What you will do. Within the listing below, count the lines that include "self" and give the count alone.

Given entries.
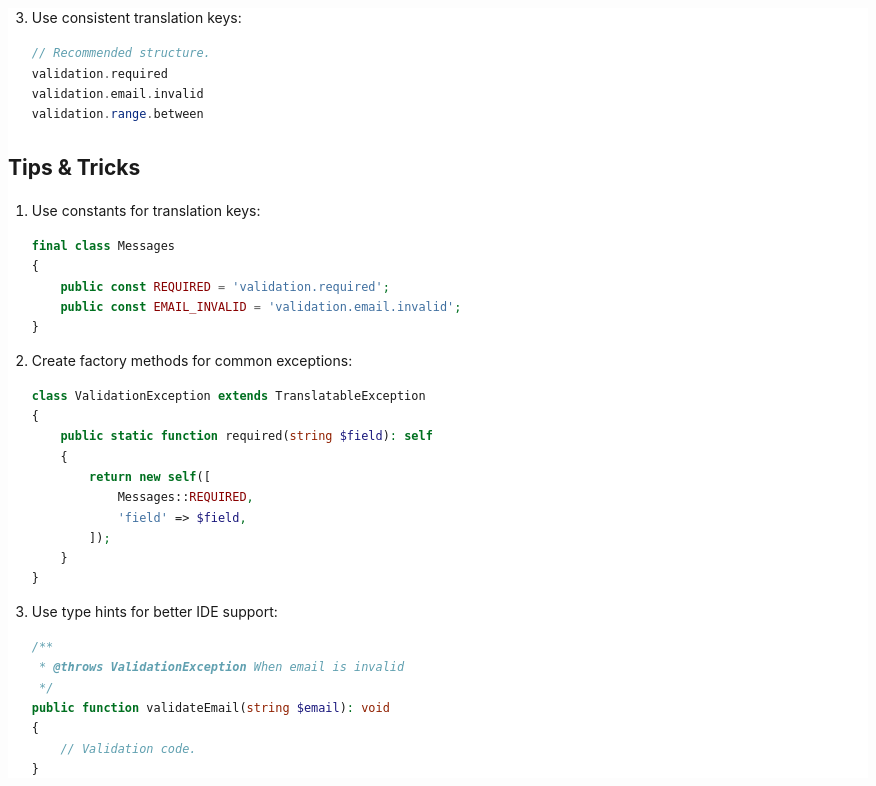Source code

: 3. Use consistent translation keys:
    ```php
    // Recommended structure.
    validation.required
    validation.email.invalid
    validation.range.between
    ```

## Tips & Tricks

1. Use constants for translation keys:
    ```php
    final class Messages
    {
        public const REQUIRED = 'validation.required';
        public const EMAIL_INVALID = 'validation.email.invalid';
    }
    ```

2. Create factory methods for common exceptions:
    ```php
    class ValidationException extends TranslatableException
    {
        public static function required(string $field): self
        {
            return new self([
                Messages::REQUIRED,
                'field' => $field,
            ]);
        }
    }
    ```

3. Use type hints for better IDE support:
    ```php
    /**
     * @throws ValidationException When email is invalid
     */
    public function validateEmail(string $email): void
    {
        // Validation code.
    }
    ```
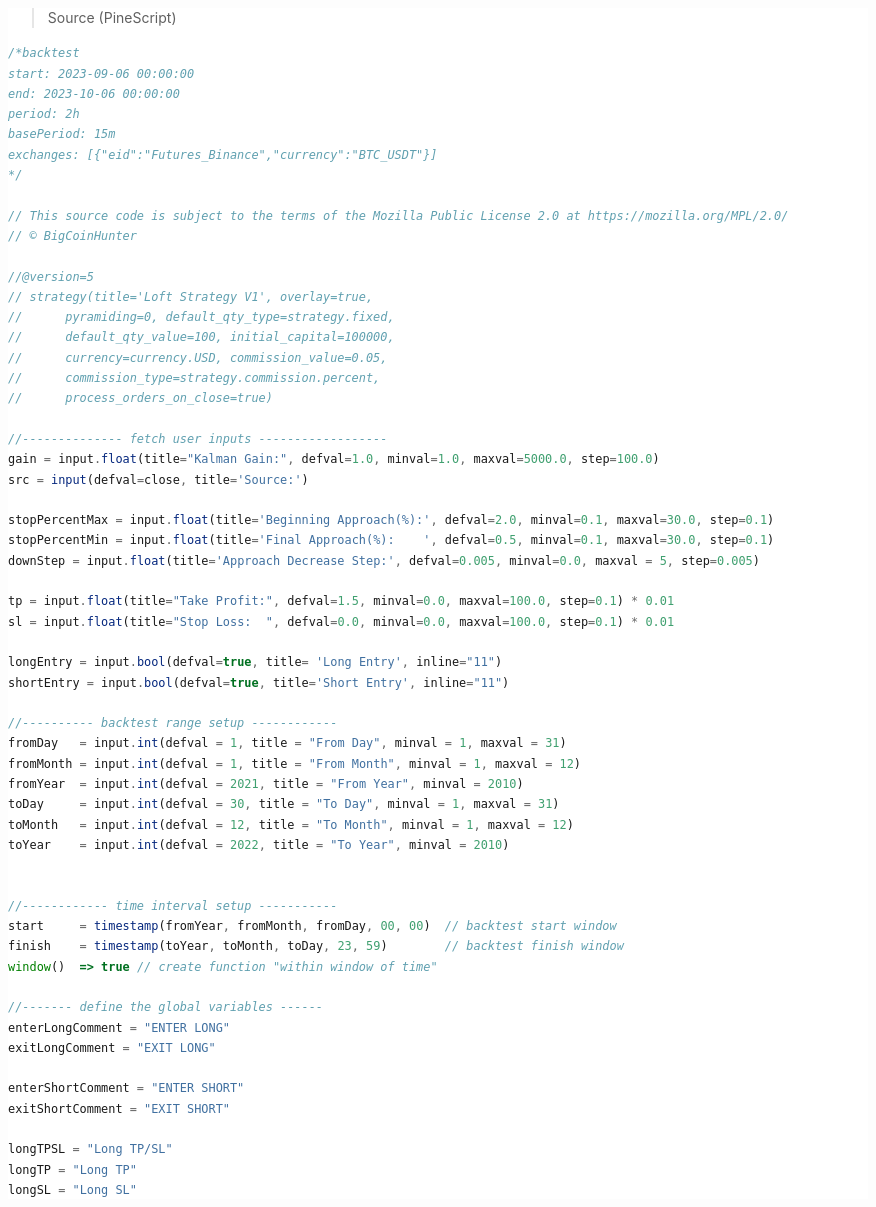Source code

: 
> Source (PineScript)

``` javascript
/*backtest
start: 2023-09-06 00:00:00
end: 2023-10-06 00:00:00
period: 2h
basePeriod: 15m
exchanges: [{"eid":"Futures_Binance","currency":"BTC_USDT"}]
*/

// This source code is subject to the terms of the Mozilla Public License 2.0 at https://mozilla.org/MPL/2.0/
// © BigCoinHunter

//@version=5
// strategy(title='Loft Strategy V1', overlay=true, 
//      pyramiding=0, default_qty_type=strategy.fixed, 
//      default_qty_value=100, initial_capital=100000, 
//      currency=currency.USD, commission_value=0.05, 
//      commission_type=strategy.commission.percent, 
//      process_orders_on_close=true)

//-------------- fetch user inputs ------------------
gain = input.float(title="Kalman Gain:", defval=1.0, minval=1.0, maxval=5000.0, step=100.0)
src = input(defval=close, title='Source:')

stopPercentMax = input.float(title='Beginning Approach(%):', defval=2.0, minval=0.1, maxval=30.0, step=0.1)
stopPercentMin = input.float(title='Final Approach(%):    ', defval=0.5, minval=0.1, maxval=30.0, step=0.1)
downStep = input.float(title='Approach Decrease Step:', defval=0.005, minval=0.0, maxval = 5, step=0.005)

tp = input.float(title="Take Profit:", defval=1.5, minval=0.0, maxval=100.0, step=0.1) * 0.01
sl = input.float(title="Stop Loss:  ", defval=0.0, minval=0.0, maxval=100.0, step=0.1) * 0.01

longEntry = input.bool(defval=true, title= 'Long Entry', inline="11")
shortEntry = input.bool(defval=true, title='Short Entry', inline="11")

//---------- backtest range setup ------------
fromDay   = input.int(defval = 1, title = "From Day", minval = 1, maxval = 31)
fromMonth = input.int(defval = 1, title = "From Month", minval = 1, maxval = 12)
fromYear  = input.int(defval = 2021, title = "From Year", minval = 2010)
toDay     = input.int(defval = 30, title = "To Day", minval = 1, maxval = 31)
toMonth   = input.int(defval = 12, title = "To Month", minval = 1, maxval = 12)
toYear    = input.int(defval = 2022, title = "To Year", minval = 2010)


//------------ time interval setup -----------
start     = timestamp(fromYear, fromMonth, fromDay, 00, 00)  // backtest start window
finish    = timestamp(toYear, toMonth, toDay, 23, 59)        // backtest finish window
window()  => true // create function "within window of time"

//------- define the global variables ------
enterLongComment = "ENTER LONG"
exitLongComment = "EXIT LONG"

enterShortComment = "ENTER SHORT"
exitShortComment = "EXIT SHORT"

longTPSL = "Long TP/SL"
longTP = "Long TP"
longSL = "Long SL"
```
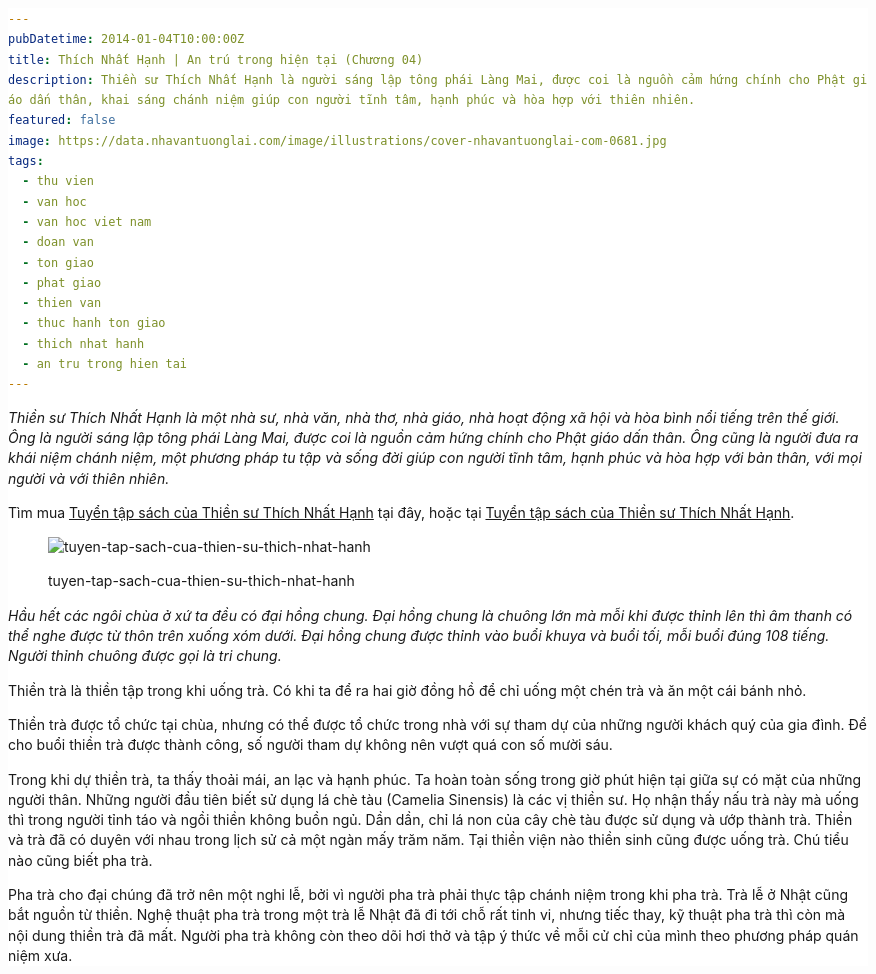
 ```yaml
---
pubDatetime: 2014-01-04T10:00:00Z
title: Thích Nhất Hạnh | An trú trong hiện tại (Chương 04)
description: Thiền sư Thích Nhất Hạnh là người sáng lập tông phái Làng Mai, được coi là nguồn cảm hứng chính cho Phật giáo dấn thân, khai sáng chánh niệm giúp con người tĩnh tâm, hạnh phúc và hòa hợp với thiên nhiên.
featured: false
image: https://data.nhavantuonglai.com/image/illustrations/cover-nhavantuonglai-com-0681.jpg
tags:
  - thu vien
  - van hoc
  - van hoc viet nam
  - doan van
  - ton giao
  - phat giao
  - thien van
  - thuc hanh ton giao
  - thich nhat hanh
  - an tru trong hien tai
---
```


_Thiền sư Thích Nhất Hạnh là một nhà sư, nhà văn, nhà thơ, nhà giáo, nhà hoạt động xã hội và hòa bình nổi tiếng trên thế giới. Ông là người sáng lập tông phái Làng Mai, được coi là nguồn cảm hứng chính cho Phật giáo dấn thân. Ông cũng là người đưa ra khái niệm chánh niệm, một phương pháp tu tập và sống đời giúp con người tĩnh tâm, hạnh phúc và hòa hợp với bản thân, với mọi người và với thiên nhiên._

Tìm mua [Tuyển tập sách của Thiền sư Thích Nhất Hạnh](https://shope.ee/2q52sL8Etn) tại đây, hoặc tại [Tuyển tập sách của Thiền sư Thích Nhất Hạnh](https://shope.ee/7zn92I83dd).

<figure><img src="https://info.nhavantuonglai.com/thich-nhat-hanh-02" alt="tuyen-tap-sach-cua-thien-su-thich-nhat-hanh" title="nhavantuonglai" height=100% width=100%><figcaption><p>tuyen-tap-sach-cua-thien-su-thich-nhat-hanh</p></figcaption></figure>

_Hầu hết các ngôi chùa ở xứ ta đều có đại hồng chung. Đại hồng chung là chuông lớn mà mỗi khi được thỉnh lên thì âm thanh có thể nghe được từ thôn trên xuống xóm dưới. Đại hồng chung được thỉnh vào buổi khuya và buổi tối, mỗi buổi đúng 108 tiếng. Người thỉnh chuông được gọi là tri chung._

Thiền trà là thiền tập trong khi uống trà. Có khi ta để ra hai giờ đồng hồ để chỉ uống một chén trà và ăn một cái bánh nhỏ.

Thiền trà được tổ chức tại chùa, nhưng có thể được tổ chức trong nhà với sự tham dự của những người khách quý của gia đình. Để cho buổi thiền trà được thành công, số người tham dự không nên vượt quá con số mười sáu.

Trong khi dự thiền trà, ta thấy thoải mái, an lạc và hạnh phúc. Ta hoàn toàn sống trong giờ phút hiện tại giữa sự có mặt của những người thân. Những người đầu tiên biết sử dụng lá chè tàu (Camelia Sinensis) là các vị thiền sư. Họ nhận thấy nấu trà này mà uống thì trong người tỉnh táo và ngồi thiền không buồn ngủ. Dần dần, chỉ lá non của cây chè tàu được sử dụng và ướp thành trà. Thiền và trà đã có duyên với nhau trong lịch sử cả một ngàn mấy trăm năm. Tại thiền viện nào thiền sinh cũng được uống trà. Chú tiểu nào cũng biết pha trà.

Pha trà cho đại chúng đã trở nên một nghi lễ, bởi vì người pha trà phải thực tập chánh niệm trong khi pha trà. Trà lễ ở Nhật cũng bắt nguồn từ thiền. Nghệ thuật pha trà trong một trà lễ Nhật đã đi tới chỗ rất tinh vi, nhưng tiếc thay, kỹ thuật pha trà thì còn mà nội dung thiền trà đã mất. Người pha trà không còn theo dõi hơi thở và tập ý thức về mỗi cử chỉ của mình theo phương pháp quán niệm xưa.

Solution to this exercise. 2